Sejumlah perubahan jadwal yang terjadi antara lain MotoGP Portugal digeser menjadi 22 November. Seri penutup MotoGP Valencia kini dijadwalkan berlangsung pada 29 November.
Perubahan ini dilakukan untuk menjaga keseimbangan kalender balapan secara keseluruhan.
MotoGP 2026 Baru Gelar Satu Seri
Hingga saat ini, musim MotoGP 2026 baru menyelesaikan satu seri yang digelar di Thailand.
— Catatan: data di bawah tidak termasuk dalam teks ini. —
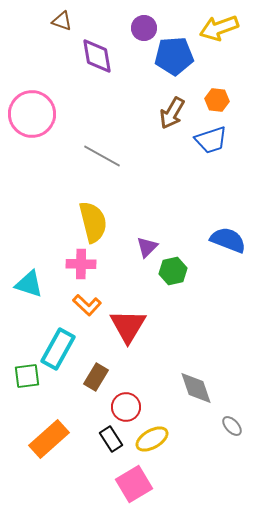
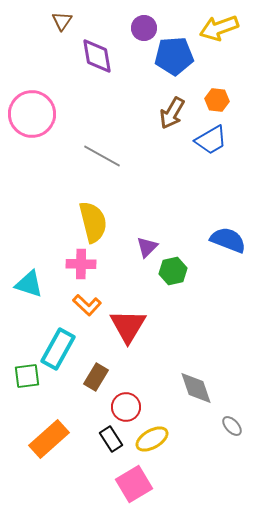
brown triangle: rotated 45 degrees clockwise
blue trapezoid: rotated 12 degrees counterclockwise
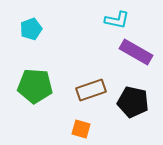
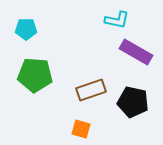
cyan pentagon: moved 5 px left; rotated 20 degrees clockwise
green pentagon: moved 11 px up
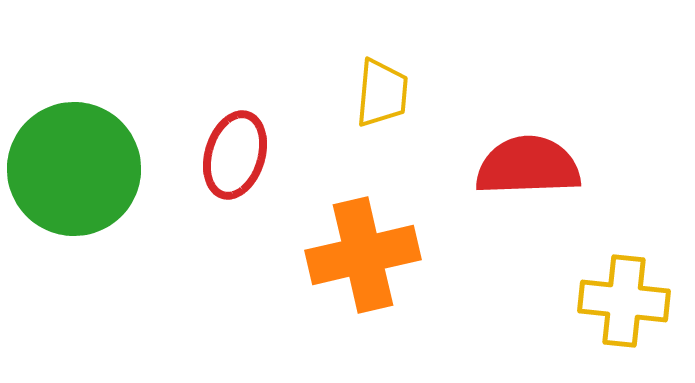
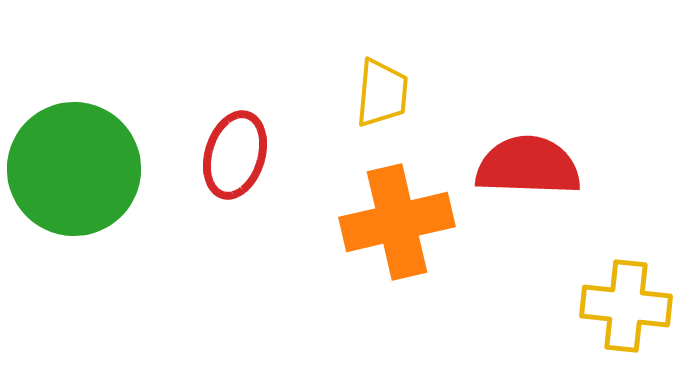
red semicircle: rotated 4 degrees clockwise
orange cross: moved 34 px right, 33 px up
yellow cross: moved 2 px right, 5 px down
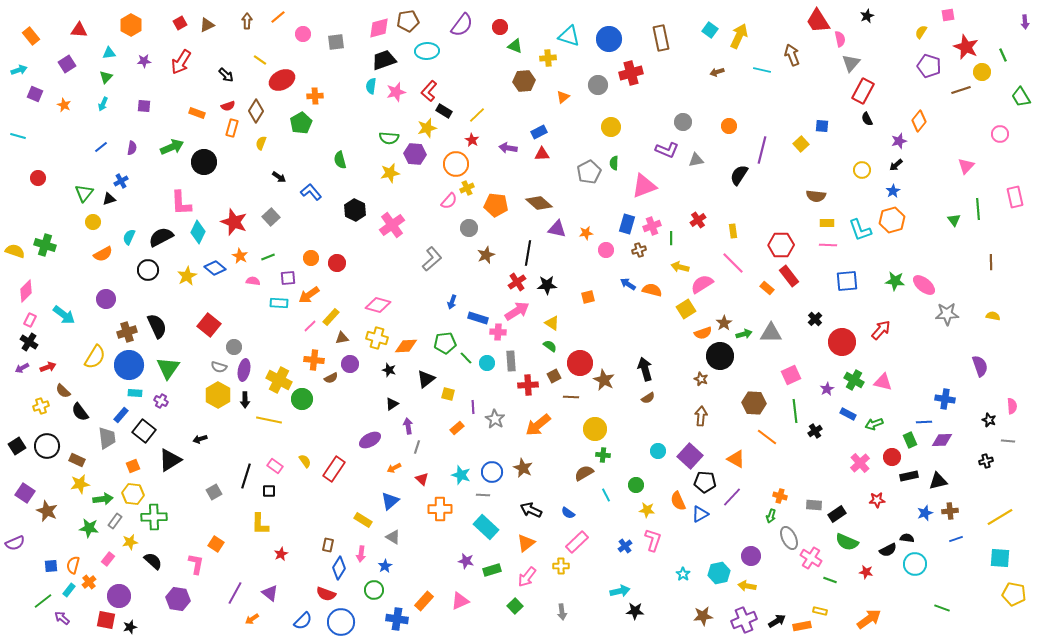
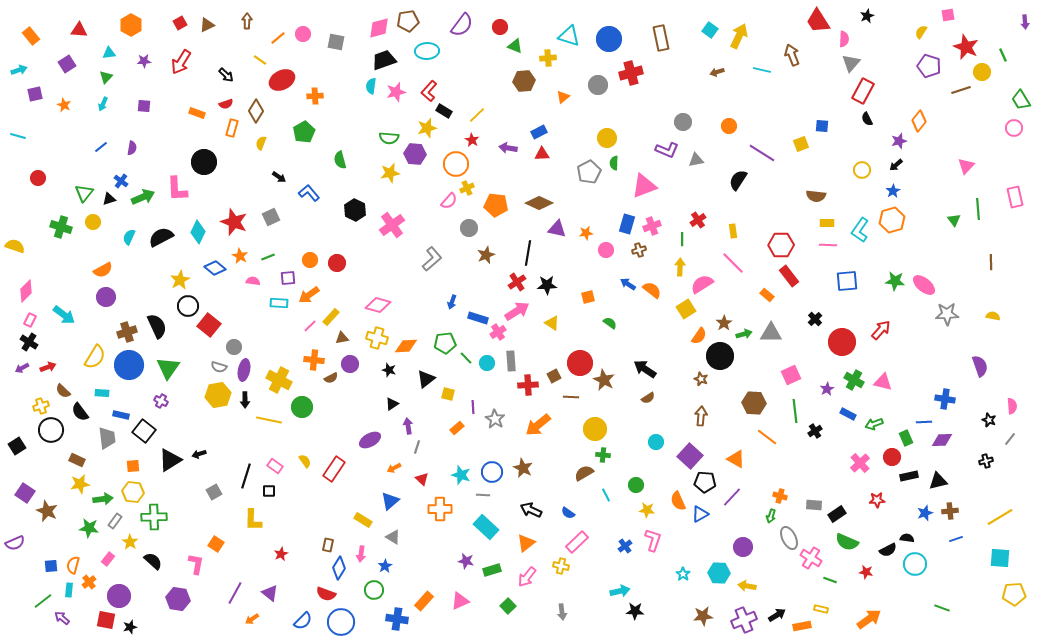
orange line at (278, 17): moved 21 px down
pink semicircle at (840, 39): moved 4 px right; rotated 14 degrees clockwise
gray square at (336, 42): rotated 18 degrees clockwise
purple square at (35, 94): rotated 35 degrees counterclockwise
green trapezoid at (1021, 97): moved 3 px down
red semicircle at (228, 106): moved 2 px left, 2 px up
green pentagon at (301, 123): moved 3 px right, 9 px down
yellow circle at (611, 127): moved 4 px left, 11 px down
pink circle at (1000, 134): moved 14 px right, 6 px up
yellow square at (801, 144): rotated 21 degrees clockwise
green arrow at (172, 147): moved 29 px left, 50 px down
purple line at (762, 150): moved 3 px down; rotated 72 degrees counterclockwise
black semicircle at (739, 175): moved 1 px left, 5 px down
blue cross at (121, 181): rotated 24 degrees counterclockwise
blue L-shape at (311, 192): moved 2 px left, 1 px down
pink L-shape at (181, 203): moved 4 px left, 14 px up
brown diamond at (539, 203): rotated 16 degrees counterclockwise
gray square at (271, 217): rotated 18 degrees clockwise
cyan L-shape at (860, 230): rotated 55 degrees clockwise
green line at (671, 238): moved 11 px right, 1 px down
green cross at (45, 245): moved 16 px right, 18 px up
yellow semicircle at (15, 251): moved 5 px up
orange semicircle at (103, 254): moved 16 px down
orange circle at (311, 258): moved 1 px left, 2 px down
yellow arrow at (680, 267): rotated 78 degrees clockwise
black circle at (148, 270): moved 40 px right, 36 px down
yellow star at (187, 276): moved 7 px left, 4 px down
orange rectangle at (767, 288): moved 7 px down
orange semicircle at (652, 290): rotated 24 degrees clockwise
purple circle at (106, 299): moved 2 px up
pink cross at (498, 332): rotated 35 degrees counterclockwise
orange semicircle at (703, 333): moved 4 px left, 3 px down; rotated 36 degrees counterclockwise
green semicircle at (550, 346): moved 60 px right, 23 px up
black arrow at (645, 369): rotated 40 degrees counterclockwise
cyan rectangle at (135, 393): moved 33 px left
yellow hexagon at (218, 395): rotated 20 degrees clockwise
green circle at (302, 399): moved 8 px down
blue rectangle at (121, 415): rotated 63 degrees clockwise
black arrow at (200, 439): moved 1 px left, 15 px down
green rectangle at (910, 440): moved 4 px left, 2 px up
gray line at (1008, 441): moved 2 px right, 2 px up; rotated 56 degrees counterclockwise
black circle at (47, 446): moved 4 px right, 16 px up
cyan circle at (658, 451): moved 2 px left, 9 px up
orange square at (133, 466): rotated 16 degrees clockwise
yellow hexagon at (133, 494): moved 2 px up
yellow L-shape at (260, 524): moved 7 px left, 4 px up
yellow star at (130, 542): rotated 28 degrees counterclockwise
purple circle at (751, 556): moved 8 px left, 9 px up
yellow cross at (561, 566): rotated 14 degrees clockwise
cyan hexagon at (719, 573): rotated 15 degrees clockwise
cyan rectangle at (69, 590): rotated 32 degrees counterclockwise
yellow pentagon at (1014, 594): rotated 15 degrees counterclockwise
green square at (515, 606): moved 7 px left
yellow rectangle at (820, 611): moved 1 px right, 2 px up
black arrow at (777, 621): moved 6 px up
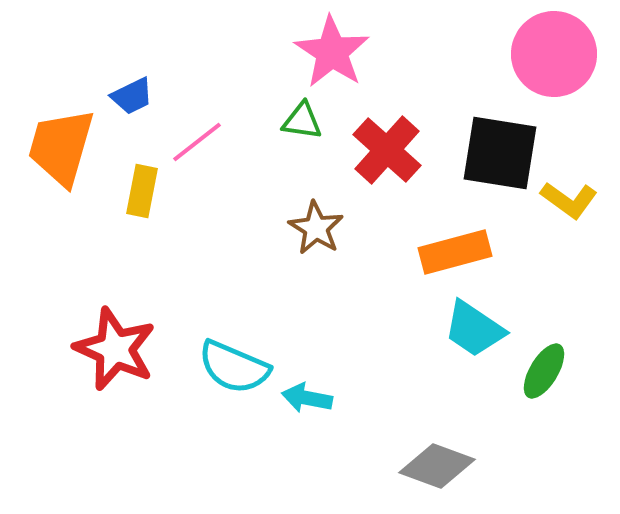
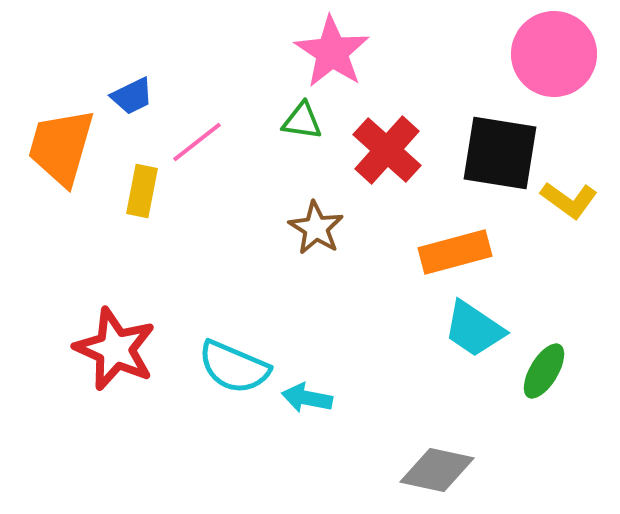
gray diamond: moved 4 px down; rotated 8 degrees counterclockwise
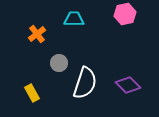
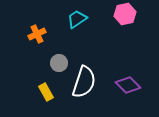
cyan trapezoid: moved 3 px right; rotated 35 degrees counterclockwise
orange cross: rotated 12 degrees clockwise
white semicircle: moved 1 px left, 1 px up
yellow rectangle: moved 14 px right, 1 px up
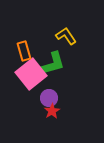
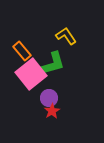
orange rectangle: moved 2 px left; rotated 24 degrees counterclockwise
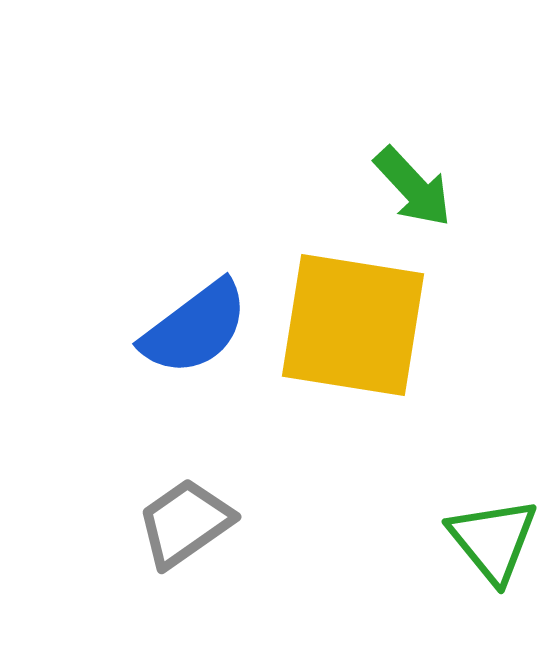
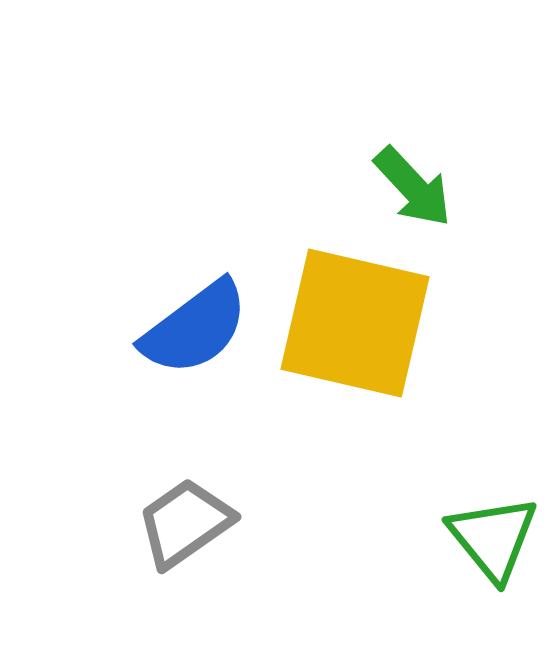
yellow square: moved 2 px right, 2 px up; rotated 4 degrees clockwise
green triangle: moved 2 px up
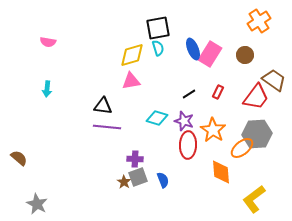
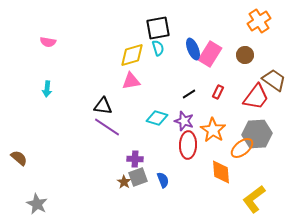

Balapan tersebut dimenangkan oleh pembalap Aprilia Racing, Marco Bezzecchi.
Selanjutnya, dua seri berikutnya dijadwalkan berlangsung di Brasil pada 20–22 Maret dan Amerika Serikat pada 27–29 Maret.
Penundaan MotoGP Qatar menjadi salah satu bukti nyata bahwa konflik geopolitik global dapat berdampak langsung pada dunia olahraga internasional.
Keputusan ini diambil demi menjaga keselamatan seluruh pihak yang terlibat, sekaligus memastikan kelangsungan kompetisi tetap berjalan meski dengan penyesuaian jadwal.